More than any British folk singer of his ilk (Nic Jones, Jon Tams, Kate Rusby), Martin Simpson has striven to reconnect the strands between folk music on either side of the Atlantic. He’s been able to make such connections over the course of single albums or even, as with the interplay between Kate Rusby’s harmony vocal and Simpson’s bottleneck guitar on “Never Any Good,” a single song. Connections that elsewhere might take years and numerous performers to come to light (Aoife O’Donovan and Sara Jarosz in a Colorado forest finishing the story Kate Rusby started thirteen years before with “Some Tyrant”; Bob Dylan going perhaps further than even Nic Jones into “Canadee-I-O”) are second nature to Simpson.

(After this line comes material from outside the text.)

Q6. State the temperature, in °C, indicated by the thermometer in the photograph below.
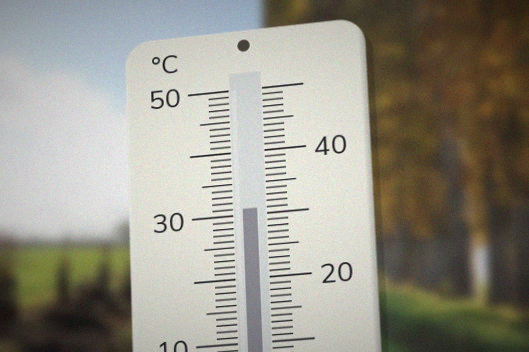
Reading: 31 °C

So here, diving headfirst into the rowdiest, most ludicrous, most intoxicated, most downtrodden folk music with Dom Flemons (erstwhile of Carolina Chocolate Drops now touring and recording incessantly as the self-anointed “American Songster”), he may be in his most natural habitat. Mainly recorded live on their Autumn tour last year, “A Selection of Ever Popular Favourites” is more an exercise in crate-digging than in anthropology and as a modern immersion in old forms, it rivals anything from Bob Dylan’s “World Gone Wrong” to R. Crumb’s “Heroes of The Blues” trading cards.